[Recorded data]
______________________________

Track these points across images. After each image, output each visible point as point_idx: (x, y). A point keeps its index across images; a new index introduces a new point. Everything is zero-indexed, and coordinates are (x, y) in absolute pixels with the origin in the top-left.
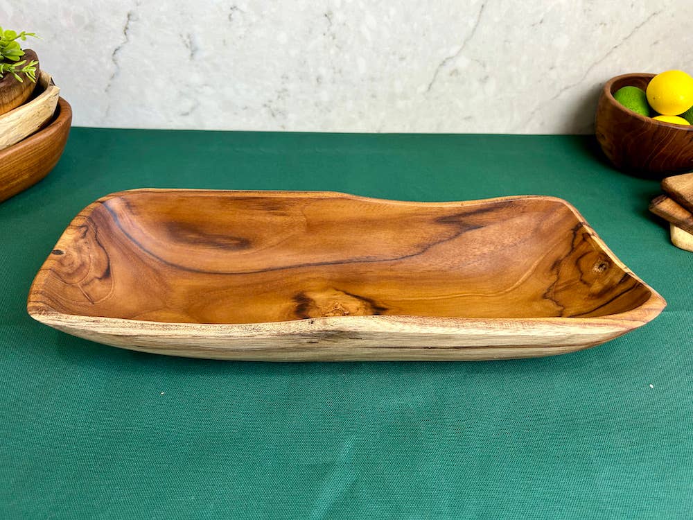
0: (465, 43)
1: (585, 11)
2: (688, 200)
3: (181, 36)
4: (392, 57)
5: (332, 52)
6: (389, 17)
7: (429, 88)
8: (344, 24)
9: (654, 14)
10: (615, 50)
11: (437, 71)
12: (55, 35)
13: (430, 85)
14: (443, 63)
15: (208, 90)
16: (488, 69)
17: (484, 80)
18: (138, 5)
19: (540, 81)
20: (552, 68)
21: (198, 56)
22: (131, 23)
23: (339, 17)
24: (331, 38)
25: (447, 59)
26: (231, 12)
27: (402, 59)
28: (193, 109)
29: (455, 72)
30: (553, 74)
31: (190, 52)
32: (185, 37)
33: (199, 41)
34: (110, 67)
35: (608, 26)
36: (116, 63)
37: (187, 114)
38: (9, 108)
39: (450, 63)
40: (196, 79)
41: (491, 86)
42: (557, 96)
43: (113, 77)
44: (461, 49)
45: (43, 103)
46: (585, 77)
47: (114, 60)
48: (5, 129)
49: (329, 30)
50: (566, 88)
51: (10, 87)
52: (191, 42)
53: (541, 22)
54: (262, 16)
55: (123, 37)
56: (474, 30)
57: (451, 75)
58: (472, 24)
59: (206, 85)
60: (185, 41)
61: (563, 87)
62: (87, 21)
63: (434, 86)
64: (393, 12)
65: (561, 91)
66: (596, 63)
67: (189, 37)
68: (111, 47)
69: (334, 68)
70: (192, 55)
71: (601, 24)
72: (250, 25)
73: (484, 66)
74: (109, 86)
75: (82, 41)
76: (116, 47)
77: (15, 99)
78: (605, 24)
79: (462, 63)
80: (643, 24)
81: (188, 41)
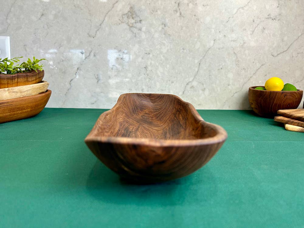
0: (195, 76)
1: (236, 65)
2: (289, 114)
3: (95, 75)
4: (169, 82)
5: (147, 80)
6: (167, 68)
7: (183, 93)
8: (151, 71)
9: (262, 65)
10: (251, 78)
11: (186, 87)
12: (52, 75)
13: (184, 92)
14: (188, 84)
15: (102, 94)
16: (205, 86)
17: (204, 90)
18: (81, 65)
19: (225, 90)
20: (229, 85)
21: (100, 82)
22: (78, 71)
23: (149, 68)
24: (147, 75)
25: (189, 82)
26: (113, 67)
27: (172, 82)
28: (96, 102)
29: (192, 87)
30: (230, 87)
31: (97, 80)
32: (96, 76)
33: (101, 77)
34: (68, 86)
35: (246, 70)
36: (70, 85)
37: (94, 103)
38: (30, 83)
39: (190, 84)
40: (98, 90)
41: (207, 92)
42: (233, 95)
43: (68, 90)
44: (194, 78)
45: (42, 85)
46: (242, 89)
47: (70, 84)
48: (27, 89)
49: (146, 73)
50: (236, 92)
51: (33, 76)
52: (98, 77)
53: (221, 69)
54: (123, 68)
55: (75, 75)
56: (198, 72)
57: (191, 88)
58: (196, 70)
59: (102, 92)
60: (96, 77)
61: (235, 92)
62: (63, 71)
63: (185, 92)
64: (168, 66)
65: (234, 94)
66: (245, 83)
67: (97, 75)
68: (70, 79)
69: (148, 86)
70: (98, 82)
71: (243, 69)
72: (119, 71)
73: (203, 85)
74: (67, 93)
75: (60, 77)
76: (72, 79)
77: (33, 80)
78: (245, 69)
79: (195, 84)
80: (259, 69)
81: (97, 76)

______________________________

GOAL OF THE EXERCISE — The answer must repeat every record exactly, with all pictures left out.

RESULT FOR THIS EXERCISE —
Track these points across images. After each image, output each visible point as point_idx: (x, y). A point keeps its index across images; a new index introduces a new point. Everything is zero-indexed, and coordinates are (x, y) in absolute pixels with the origin in the top-left.
0: (465, 43)
1: (585, 11)
2: (688, 200)
3: (181, 36)
4: (392, 57)
5: (332, 52)
6: (389, 17)
7: (429, 88)
8: (344, 24)
9: (654, 14)
10: (615, 50)
11: (437, 71)
12: (55, 35)
13: (430, 85)
14: (443, 63)
15: (208, 90)
16: (488, 69)
17: (484, 80)
18: (138, 5)
19: (540, 81)
20: (552, 68)
21: (198, 56)
22: (131, 23)
23: (339, 17)
24: (331, 38)
25: (447, 59)
26: (231, 12)
27: (402, 59)
28: (193, 109)
29: (455, 72)
30: (553, 74)
31: (190, 52)
32: (185, 37)
33: (199, 41)
34: (110, 67)
35: (608, 26)
36: (116, 63)
37: (187, 114)
38: (9, 108)
39: (450, 63)
40: (196, 79)
41: (491, 86)
42: (557, 96)
43: (113, 77)
44: (461, 49)
45: (43, 103)
46: (585, 77)
47: (114, 60)
48: (5, 129)
49: (329, 30)
50: (566, 88)
51: (10, 87)
52: (191, 42)
53: (541, 22)
54: (262, 16)
55: (123, 37)
56: (474, 30)
57: (451, 75)
58: (472, 24)
59: (206, 85)
60: (185, 41)
61: (563, 87)
62: (87, 21)
63: (434, 86)
64: (393, 12)
65: (561, 91)
66: (596, 63)
67: (189, 37)
68: (111, 47)
69: (334, 68)
70: (192, 55)
71: (601, 24)
72: (250, 25)
73: (484, 66)
74: (109, 86)
75: (82, 41)
76: (116, 47)
77: (15, 99)
78: (605, 24)
79: (462, 63)
80: (643, 24)
81: (188, 41)
0: (195, 76)
1: (236, 65)
2: (289, 114)
3: (95, 75)
4: (169, 82)
5: (147, 80)
6: (167, 68)
7: (183, 93)
8: (151, 71)
9: (262, 65)
10: (251, 78)
11: (186, 87)
12: (52, 75)
13: (184, 92)
14: (188, 84)
15: (102, 94)
16: (205, 86)
17: (204, 90)
18: (81, 65)
19: (225, 90)
20: (229, 85)
21: (100, 82)
22: (78, 71)
23: (149, 68)
24: (147, 75)
25: (189, 82)
26: (113, 67)
27: (172, 82)
28: (96, 102)
29: (192, 87)
30: (230, 87)
31: (97, 80)
32: (96, 76)
33: (101, 77)
34: (68, 86)
35: (246, 70)
36: (70, 85)
37: (94, 103)
38: (30, 83)
39: (190, 84)
40: (98, 90)
41: (207, 92)
42: (233, 95)
43: (68, 90)
44: (194, 78)
45: (42, 85)
46: (242, 89)
47: (70, 84)
48: (27, 89)
49: (146, 73)
50: (236, 92)
51: (33, 76)
52: (98, 77)
53: (221, 69)
54: (123, 68)
55: (75, 75)
56: (198, 72)
57: (191, 88)
58: (196, 70)
59: (102, 92)
60: (96, 77)
61: (235, 92)
62: (63, 71)
63: (185, 92)
64: (168, 66)
65: (234, 94)
66: (245, 83)
67: (97, 75)
68: (70, 79)
69: (148, 86)
70: (98, 82)
71: (243, 69)
72: (119, 71)
73: (203, 85)
74: (67, 93)
75: (60, 77)
76: (72, 79)
77: (33, 80)
78: (245, 69)
79: (195, 84)
80: (259, 69)
81: (97, 76)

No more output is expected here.